Dataset items
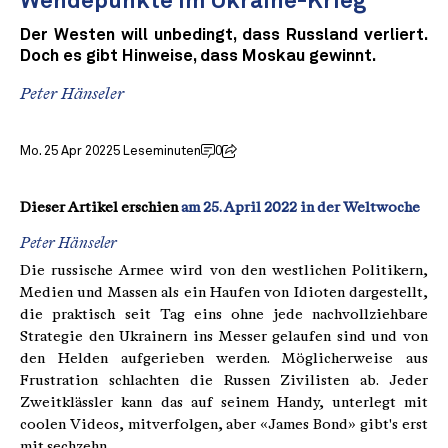
Wendepunkte im Ukraine-Krieg
Der Westen will unbedingt, dass Russland verliert.
Doch es gibt Hinweise, dass Moskau gewinnt.
Peter Hänseler
Mo. 25 Apr 2022
5 Leseminuten
0
Dieser Artikel erschien
am 25. April 2022 in der Weltwoche
Peter Hänseler
Die russische Armee wird von den west­lichen Politikern,
Medien und Mas­sen als ein Haufen von Idioten dargestellt,
die praktisch seit Tag eins ohne jede nachvollziehbare
Strategie den Ukrainern ins Messer gelaufen sind und von
den Helden auf­gerieben werden. Möglicherweise aus
Frustra­tion schlachten die Russen Zivilisten ab. Jeder
Zweitklässler kann das auf seinem Handy, unterlegt mit
coolen Videos, mitverfolgen, aber «James Bond» gibt's erst
mit sechzehn.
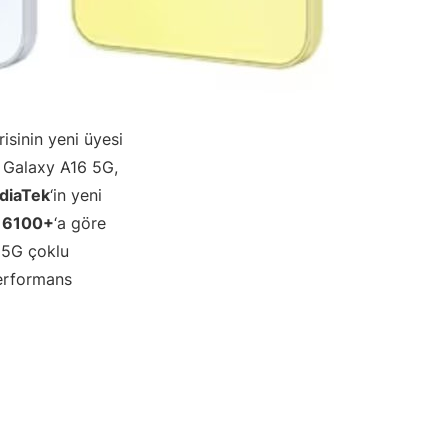
isinin yeni üyesi
e Galaxy A16 5G,
diaTek
‘in yeni
 6100+
‘a göre
 5G çoklu
performans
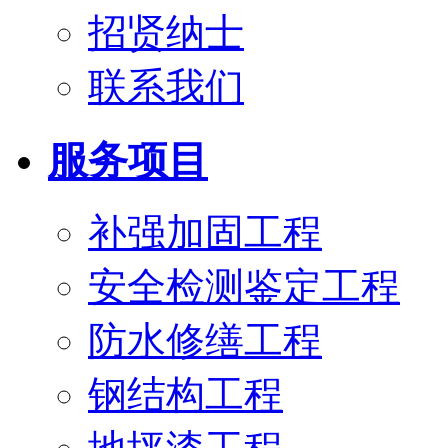
招贤纳士
联系我们
服务项目
补强加固工程
安全检测鉴定工程
防水修缮工程
钢结构工程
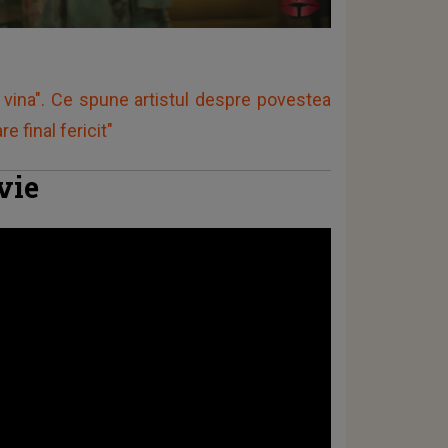
e vina". Ce spune artistul despre povestea
e final fericit"
 vie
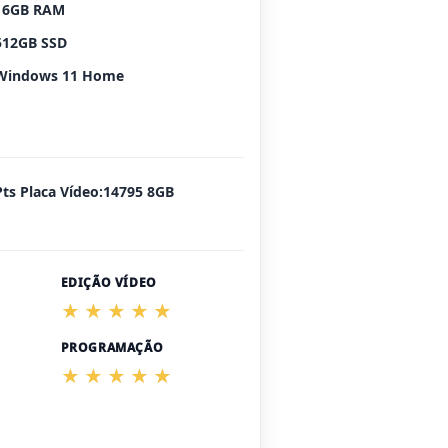
16GB RAM
512GB SSD
Windows 11 Home
Pts Placa Vídeo:14795 8GB
EDIÇÃO VÍDEO
PROGRAMAÇÃO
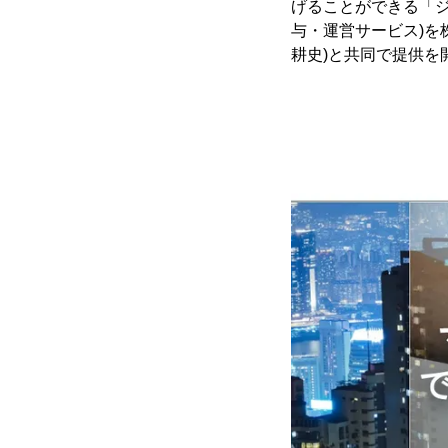
げることができる「ジ
与・運営サービス)を
耕史)と共同で提供を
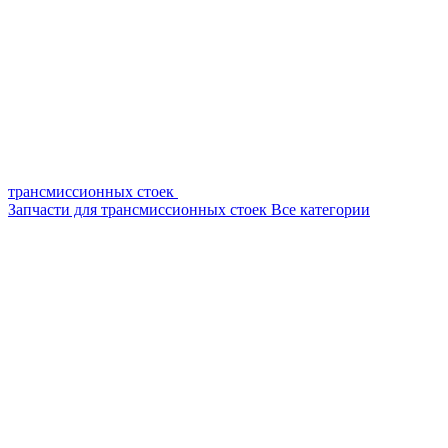
трансмиссионных стоек
Запчасти для трансмиссионных стоек
Все категории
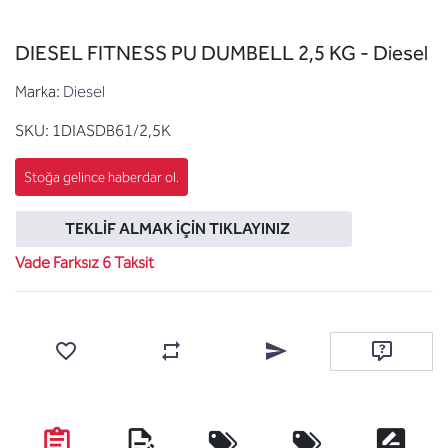
DIESEL FITNESS PU DUMBELL 2,5 KG - Diesel
Marka:
Diesel
SKU:
1DIASDB61/2,5K
TEKLIF ALMAK İÇIN TIKLAYINIZ
Vade Farksız 6 Taksit
Favorilere ekle
Karşılaştırma listesine ekle
Arkadaşına e-posta ile gönde
Soru sor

# [TASK STATEMENT]
Copy out every line above word for word, leaving out the picture markers.

# [ANSWER TO THE EXERCISE]
Wendepunkte im Ukraine-Krieg
Der Westen will unbedingt, dass Russland verliert.
Doch es gibt Hinweise, dass Moskau gewinnt.
Peter Hänseler
Mo. 25 Apr 2022
5 Leseminuten
0
Dieser Artikel erschien
am 25. April 2022 in der Weltwoche
Peter Hänseler
Die russische Armee wird von den west­lichen Politikern,
Medien und Mas­sen als ein Haufen von Idioten dargestellt,
die praktisch seit Tag eins ohne jede nachvollziehbare
Strategie den Ukrainern ins Messer gelaufen sind und von
den Helden auf­gerieben werden. Möglicherweise aus
Frustra­tion schlachten die Russen Zivilisten ab. Jeder
Zweitklässler kann das auf seinem Handy, unterlegt mit
coolen Videos, mitverfolgen, aber «James Bond» gibt's erst
mit sechzehn.
isinin yeni üyesi
e Galaxy A16 5G,
diaTek
‘in yeni
 6100+
‘a göre
 5G çoklu
performans
招贤纳士
联系我们
服务项目
补强加固工程
安全检测鉴定工程
防水修缮工程
钢结构工程
e vina". Ce spune artistul despre povestea
e final fericit"
 vie
16GB RAM
512GB SSD
Windows 11 Home
Pts Placa Vídeo:14795 8GB
EDIÇÃO VÍDEO
PROGRAMAÇÃO
げることができる「ジ
与・運営サービス)を
耕史)と共同で提供を
трансмиссионных стоек
Запчасти для трансмиссионных стоек
Все категории
DIESEL FITNESS PU DUMBELL 2,5 KG - Diesel
Marka:
Diesel
SKU:
1DIASDB61/2,5K
TEKLIF ALMAK İÇIN TIKLAYINIZ
Vade Farksız 6 Taksit
Favorilere ekle
Karşılaştırma listesine ekle
Arkadaşına e-posta ile gönde
Soru sor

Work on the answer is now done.